◆ **Exercise instructions**:
Reply solely with the number of lines, in the records underneath, that include the word "Right".

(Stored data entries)
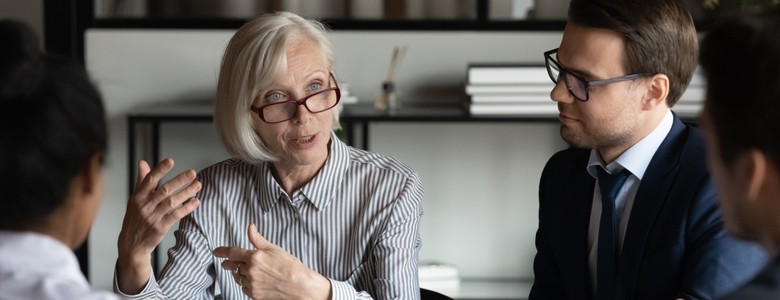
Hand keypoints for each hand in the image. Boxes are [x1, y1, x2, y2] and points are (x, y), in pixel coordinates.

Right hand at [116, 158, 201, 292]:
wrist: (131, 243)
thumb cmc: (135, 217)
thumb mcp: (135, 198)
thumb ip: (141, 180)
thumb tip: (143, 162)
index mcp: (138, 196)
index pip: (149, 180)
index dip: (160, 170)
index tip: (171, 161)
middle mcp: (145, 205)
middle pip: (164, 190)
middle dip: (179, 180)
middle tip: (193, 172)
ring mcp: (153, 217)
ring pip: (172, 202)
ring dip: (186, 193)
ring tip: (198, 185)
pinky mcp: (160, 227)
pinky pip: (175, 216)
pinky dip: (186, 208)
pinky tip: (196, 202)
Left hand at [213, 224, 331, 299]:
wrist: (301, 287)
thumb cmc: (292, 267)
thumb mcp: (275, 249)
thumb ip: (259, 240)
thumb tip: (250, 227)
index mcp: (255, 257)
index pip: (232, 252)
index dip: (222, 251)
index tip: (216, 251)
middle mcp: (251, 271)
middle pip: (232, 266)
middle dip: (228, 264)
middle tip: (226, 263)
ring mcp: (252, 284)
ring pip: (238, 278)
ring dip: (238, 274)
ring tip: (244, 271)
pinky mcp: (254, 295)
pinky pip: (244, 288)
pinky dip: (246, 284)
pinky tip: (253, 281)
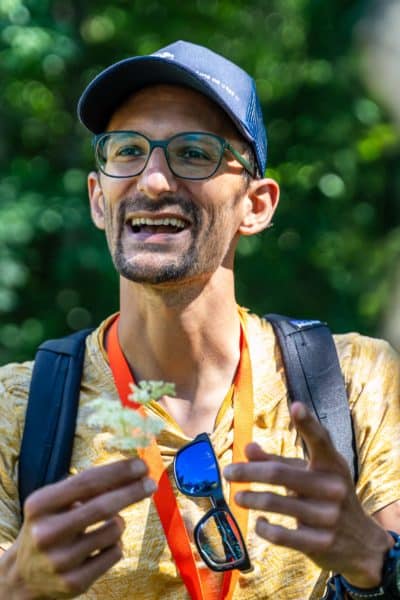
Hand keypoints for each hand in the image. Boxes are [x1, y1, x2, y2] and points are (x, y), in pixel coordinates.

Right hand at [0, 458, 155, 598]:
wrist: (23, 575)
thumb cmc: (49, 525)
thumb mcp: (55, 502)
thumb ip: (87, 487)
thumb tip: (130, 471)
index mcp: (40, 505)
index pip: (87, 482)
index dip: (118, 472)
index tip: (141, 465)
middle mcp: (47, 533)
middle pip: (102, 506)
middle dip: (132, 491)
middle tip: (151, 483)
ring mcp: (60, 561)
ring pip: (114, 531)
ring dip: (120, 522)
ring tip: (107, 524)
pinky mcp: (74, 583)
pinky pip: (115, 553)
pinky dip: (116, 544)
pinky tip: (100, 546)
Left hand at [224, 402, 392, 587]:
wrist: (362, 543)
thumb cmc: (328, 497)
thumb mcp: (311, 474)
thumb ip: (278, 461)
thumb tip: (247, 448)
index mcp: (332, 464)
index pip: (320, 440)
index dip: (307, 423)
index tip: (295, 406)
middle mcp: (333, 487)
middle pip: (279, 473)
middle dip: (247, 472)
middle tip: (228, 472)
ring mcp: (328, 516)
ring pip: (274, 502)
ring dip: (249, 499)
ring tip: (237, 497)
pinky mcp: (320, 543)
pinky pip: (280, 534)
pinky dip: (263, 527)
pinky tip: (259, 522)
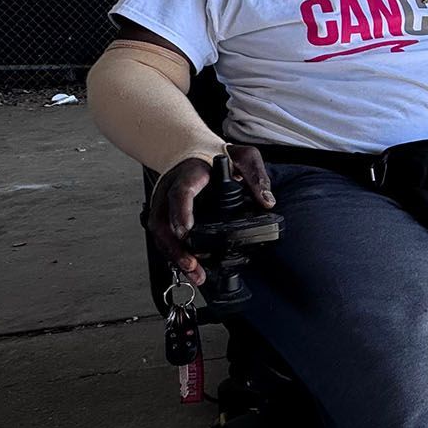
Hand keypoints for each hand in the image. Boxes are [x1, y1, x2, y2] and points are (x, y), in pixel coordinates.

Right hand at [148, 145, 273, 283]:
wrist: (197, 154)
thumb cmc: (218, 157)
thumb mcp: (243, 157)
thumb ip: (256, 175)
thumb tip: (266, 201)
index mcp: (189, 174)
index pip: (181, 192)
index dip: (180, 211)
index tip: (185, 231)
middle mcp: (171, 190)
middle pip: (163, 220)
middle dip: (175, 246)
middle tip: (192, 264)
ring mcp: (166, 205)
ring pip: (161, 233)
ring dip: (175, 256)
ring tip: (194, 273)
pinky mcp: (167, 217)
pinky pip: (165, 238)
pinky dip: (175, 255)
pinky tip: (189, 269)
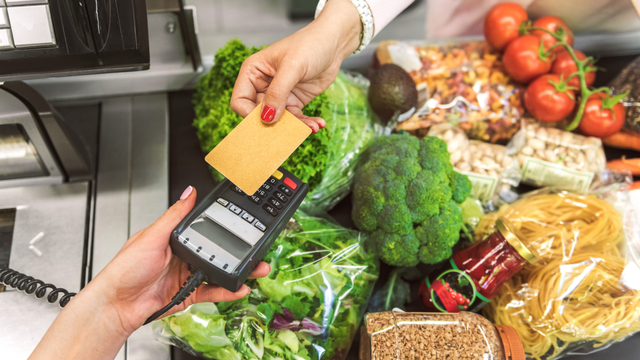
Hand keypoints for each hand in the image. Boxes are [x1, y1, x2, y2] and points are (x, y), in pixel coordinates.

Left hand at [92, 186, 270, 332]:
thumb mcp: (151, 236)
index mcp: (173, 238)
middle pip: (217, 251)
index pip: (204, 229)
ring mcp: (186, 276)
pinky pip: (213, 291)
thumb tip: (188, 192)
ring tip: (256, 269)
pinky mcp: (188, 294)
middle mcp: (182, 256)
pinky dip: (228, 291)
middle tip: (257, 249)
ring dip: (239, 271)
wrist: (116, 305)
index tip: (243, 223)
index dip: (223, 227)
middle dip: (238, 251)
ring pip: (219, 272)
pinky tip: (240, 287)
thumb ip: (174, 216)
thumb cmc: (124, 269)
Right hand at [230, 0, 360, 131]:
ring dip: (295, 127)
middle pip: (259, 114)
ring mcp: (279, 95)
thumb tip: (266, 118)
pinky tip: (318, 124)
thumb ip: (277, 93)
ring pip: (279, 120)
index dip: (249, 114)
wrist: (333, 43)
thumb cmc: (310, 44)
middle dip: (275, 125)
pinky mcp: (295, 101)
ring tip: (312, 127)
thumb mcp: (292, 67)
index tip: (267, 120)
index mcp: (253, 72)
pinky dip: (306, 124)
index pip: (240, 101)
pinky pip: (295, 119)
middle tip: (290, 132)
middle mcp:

◆ **Solution to this exercise**:
4